I posted a while back in July about a CPE abuse situation that was happening to me. Well it is about to be October and I am still having to deal with some things concerning it. I actually reported the abusive situation to my school and it turns out that mulitple other students reported similar situations concerning the same supervisor. It turns out that there is an issue of discrimination occurring (I and the other students have almost the exact same demographics) and that is why the abuse was happening. Additionally, if a person does not agree with the way the supervisor believes and thinks it is also a problem for that student as well.

Long story short, after I finished CPE, the school began investigating the issue. The problem is that the school did this before I ever recieved an evaluation (I did not know this until I got my evaluation). The evaluation (written by my supervisor) has lies about my interactions with my supervisor and the supervisor makes it sound like he did nothing wrong at all and that I was never abused or mistreated.

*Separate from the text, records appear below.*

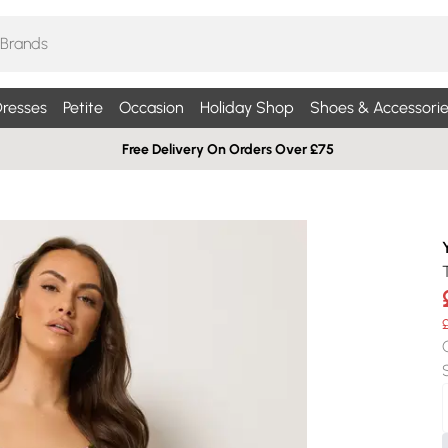
resses
Petite
Occasion
Holiday Shop
Shoes & Accessorie
Free Delivery On Orders Over £75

Additionally, my supervisor lied about my interactions with my classmates as well. My supervisor mentions my reporting to the school and that’s how I found out that my school had already started investigating.

I really have no idea what to do in this instance because the evaluation is written to be a cover up of what really happened. I know my supervisor is angry because I told on him and he found out and that is why he wrote what he did. I know this evaluation goes in my permanent file... Is there some way I can protest what was written? Are there any options for what I can do?